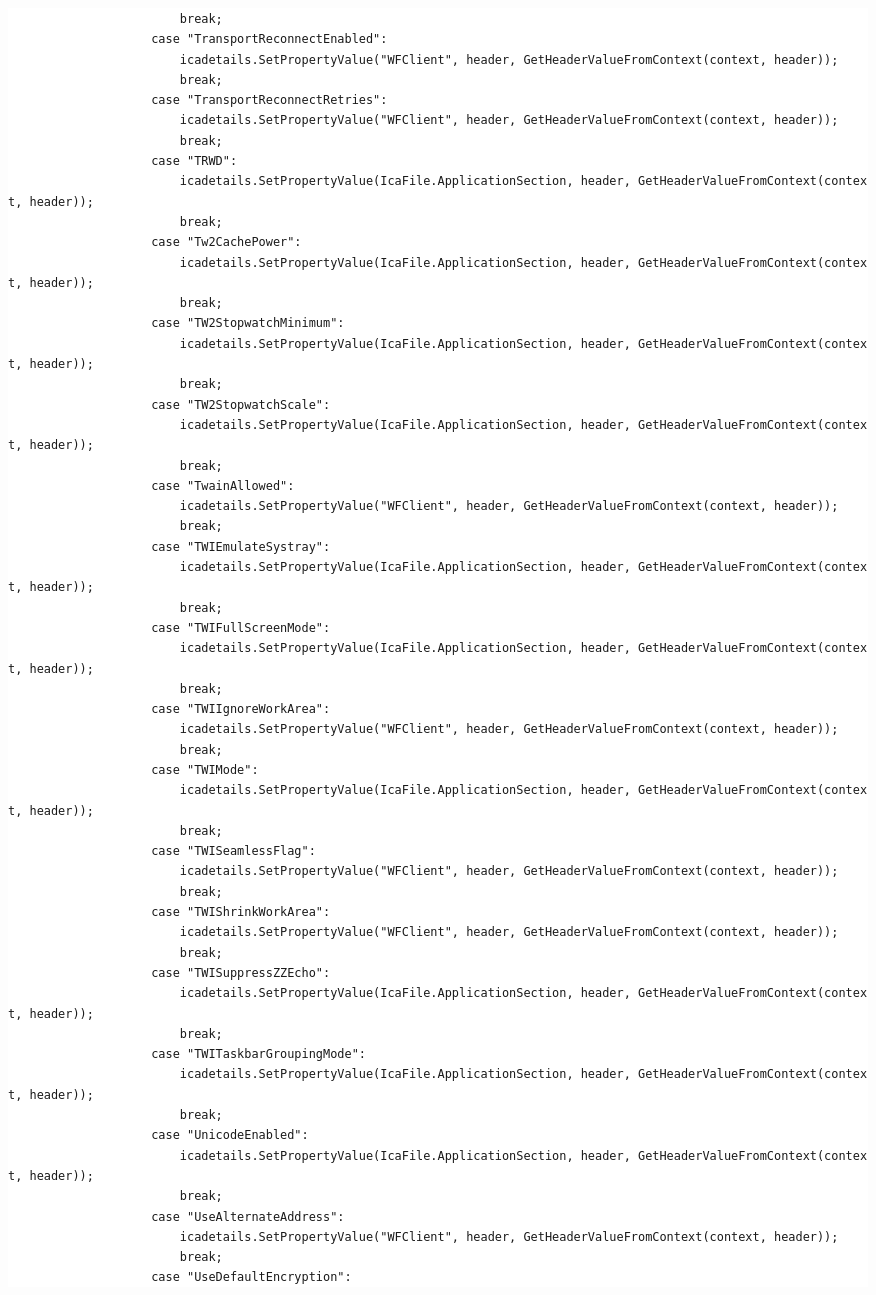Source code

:                             break;
                        case "TransportReconnectEnabled":
                            icadetails.SetPropertyValue("WFClient", header, GetHeaderValueFromContext(context, header));
                            break;
                        case "TransportReconnectRetries":
                            icadetails.SetPropertyValue("WFClient", header, GetHeaderValueFromContext(context, header));
                            break;
                        case "TRWD":
                            icadetails.SetPropertyValue(IcaFile.ApplicationSection, header, GetHeaderValueFromContext(context, header));
                            break;
                        case "Tw2CachePower":
                            icadetails.SetPropertyValue(IcaFile.ApplicationSection, header, GetHeaderValueFromContext(context, header));
                            break;
                        case "TW2StopwatchMinimum":
                            icadetails.SetPropertyValue(IcaFile.ApplicationSection, header, GetHeaderValueFromContext(context, header));
                            break;
                        case "TW2StopwatchScale":
                            icadetails.SetPropertyValue(IcaFile.ApplicationSection, header, GetHeaderValueFromContext(context, header));
                            break;
                        case "TwainAllowed":
                            icadetails.SetPropertyValue("WFClient", header, GetHeaderValueFromContext(context, header));
                            break;
                        case "TWIEmulateSystray":
                            icadetails.SetPropertyValue(IcaFile.ApplicationSection, header, GetHeaderValueFromContext(context, header));
                            break;
                        case "TWIFullScreenMode":
                            icadetails.SetPropertyValue(IcaFile.ApplicationSection, header, GetHeaderValueFromContext(context, header));
                            break;
                        case "TWIIgnoreWorkArea":
                            icadetails.SetPropertyValue("WFClient", header, GetHeaderValueFromContext(context, header));
                            break;
                        case "TWIMode":
                            icadetails.SetPropertyValue(IcaFile.ApplicationSection, header, GetHeaderValueFromContext(context, header));
                            break;
                        case "TWISeamlessFlag":
                            icadetails.SetPropertyValue("WFClient", header, GetHeaderValueFromContext(context, header));
                            break;
                        case "TWIShrinkWorkArea":
                            icadetails.SetPropertyValue("WFClient", header, GetHeaderValueFromContext(context, header));
                            break;
                        case "TWISuppressZZEcho":
                            icadetails.SetPropertyValue(IcaFile.ApplicationSection, header, GetHeaderValueFromContext(context, header));
                            break;
                        case "TWITaskbarGroupingMode":
                            icadetails.SetPropertyValue(IcaFile.ApplicationSection, header, GetHeaderValueFromContext(context, header));
                            break;
                        case "UnicodeEnabled":
                            icadetails.SetPropertyValue(IcaFile.ApplicationSection, header, GetHeaderValueFromContext(context, header));
                            break;
                        case "UseAlternateAddress":
                            icadetails.SetPropertyValue("WFClient", header, GetHeaderValueFromContext(context, header));
                            break;
                        case "UseDefaultEncryption":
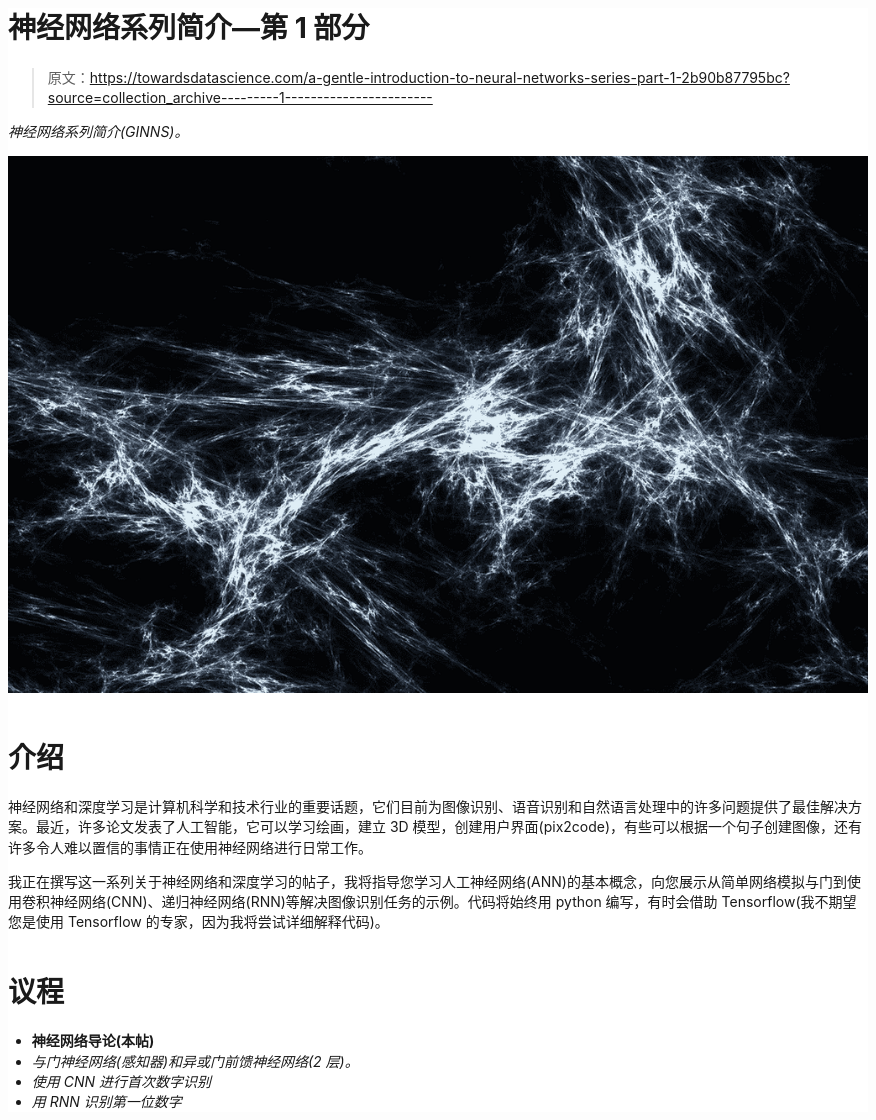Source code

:# 神经网络系列简介—第 1 部分

> 原文：<https://towardsdatascience.com/a-gentle-introduction-to-neural-networks-series-part-1-2b90b87795bc?source=collection_archive---------1----------------------->

*神经网络系列简介(GINNS)。*

![](img/5a8abfbffe1f89a5172cd7f413555673.png)

# 介绍

神经网络和深度学习是计算机科学和技术行业的重要话题，它们目前为图像识别、语音识别和自然语言处理中的许多问题提供了最佳解决方案。最近，许多论文发表了人工智能，它可以学习绘画，建立 3D 模型，创建用户界面(pix2code)，有些可以根据一个句子创建图像，还有许多令人难以置信的事情正在使用神经网络进行日常工作。

我正在撰写这一系列关于神经网络和深度学习的帖子，我将指导您学习人工神经网络(ANN)的基本概念，向您展示从简单网络模拟与门到使用卷积神经网络(CNN)、递归神经网络(RNN)等解决图像识别任务的示例。代码将始终用 python 编写，有时会借助 Tensorflow(我不期望您是使用 Tensorflow 的专家，因为我将尝试详细解释代码)。

# **议程**

*   **神经网络导论(本帖)**
*   *与门神经网络(感知器)和异或门前馈神经网络(2 层)。*
*   *使用 CNN 进行首次数字识别*
*   *用 RNN 识别第一位数字*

○ ○ ○ ○ ○ ○ ○

TASK PROMPT
In your answer, repeat all the entries exactly, but leave out the pictures.

THE ANSWER
Source code

:                             break;
                        case "TransportReconnectEnabled":
                            icadetails.SetPropertyValue("WFClient", header, GetHeaderValueFromContext(context, header));
                            break;
                        case "TransportReconnectRetries":
                            icadetails.SetPropertyValue("WFClient", header, GetHeaderValueFromContext(context, header));
                            break;
                        case "TRWD":
                            icadetails.SetPropertyValue(IcaFile.ApplicationSection, header, GetHeaderValueFromContext(context, header));
                            break;
                        case "Tw2CachePower":
                            icadetails.SetPropertyValue(IcaFile.ApplicationSection, header, GetHeaderValueFromContext(context, header));
                            break;
                        case "TW2StopwatchMinimum":
                            icadetails.SetPropertyValue(IcaFile.ApplicationSection, header, GetHeaderValueFromContext(context, header));
                            break;
                        case "TW2StopwatchScale":
                            icadetails.SetPropertyValue(IcaFile.ApplicationSection, header, GetHeaderValueFromContext(context, header));
                            break;
                        case "TwainAllowed":
                            icadetails.SetPropertyValue("WFClient", header, GetHeaderValueFromContext(context, header));
                            break;
                        case "TWIEmulateSystray":
                            icadetails.SetPropertyValue(IcaFile.ApplicationSection, header, GetHeaderValueFromContext(context, header));
                            break;
                        case "TWIFullScreenMode":
                            icadetails.SetPropertyValue(IcaFile.ApplicationSection, header, GetHeaderValueFromContext(context, header));
                            break;
                        case "TWIIgnoreWorkArea":
                            icadetails.SetPropertyValue("WFClient", header, GetHeaderValueFromContext(context, header));
                            break;
                        case "TWIMode":
                            icadetails.SetPropertyValue(IcaFile.ApplicationSection, header, GetHeaderValueFromContext(context, header));
                            break;
                        case "TWISeamlessFlag":
                            icadetails.SetPropertyValue("WFClient", header, GetHeaderValueFromContext(context, header));
                            break;
                        case "TWIShrinkWorkArea":
                            icadetails.SetPropertyValue("WFClient", header, GetHeaderValueFromContext(context, header));
                            break;
                        case "TWISuppressZZEcho":
                            icadetails.SetPropertyValue(IcaFile.ApplicationSection, header, GetHeaderValueFromContext(context, header));
                            break;
                        case "TWITaskbarGroupingMode":
                            icadetails.SetPropertyValue(IcaFile.ApplicationSection, header, GetHeaderValueFromContext(context, header));
                            break;
                        case "UnicodeEnabled":
                            icadetails.SetPropertyValue(IcaFile.ApplicationSection, header, GetHeaderValueFromContext(context, header));
                            break;
                        case "UseAlternateAddress":
                            icadetails.SetPropertyValue("WFClient", header, GetHeaderValueFromContext(context, header));
                            break;
                        case "UseDefaultEncryption":
Source code

:# 神经网络系列简介—第 1 部分

> 原文：<https://towardsdatascience.com/a-gentle-introduction-to-neural-networks-series-part-1-2b90b87795bc?source=collection_archive---------1----------------------->

*神经网络系列简介(GINNS)。*

![](img/5a8abfbffe1f89a5172cd7f413555673.png)

# 介绍

神经网络和深度学习是计算机科学和技术行业的重要话题，它们目前为图像识别、语音识别和自然语言处理中的许多问题提供了最佳解决方案。最近，许多论文发表了人工智能，它可以学习绘画，建立 3D 模型，创建用户界面(pix2code)，有些可以根据一个句子创建图像，还有许多令人难以置信的事情正在使用神经网络进行日常工作。

我正在撰写这一系列关于神经网络和深度学习的帖子，我将指导您学习人工神经网络(ANN)的基本概念，向您展示从简单网络模拟与门到使用卷积神经网络(CNN)、递归神经网络(RNN)等解决图像识别任务的示例。代码将始终用 python 编写，有时会借助 Tensorflow(我不期望您是使用 Tensorflow 的专家，因为我将尝试详细解释代码)。

# **议程**

*   **神经网络导论(本帖)**
*   *与门神经网络(感知器)和异或门前馈神经网络(2 层)。*
*   *使用 CNN 进行首次数字识别*
*   *用 RNN 识别第一位数字*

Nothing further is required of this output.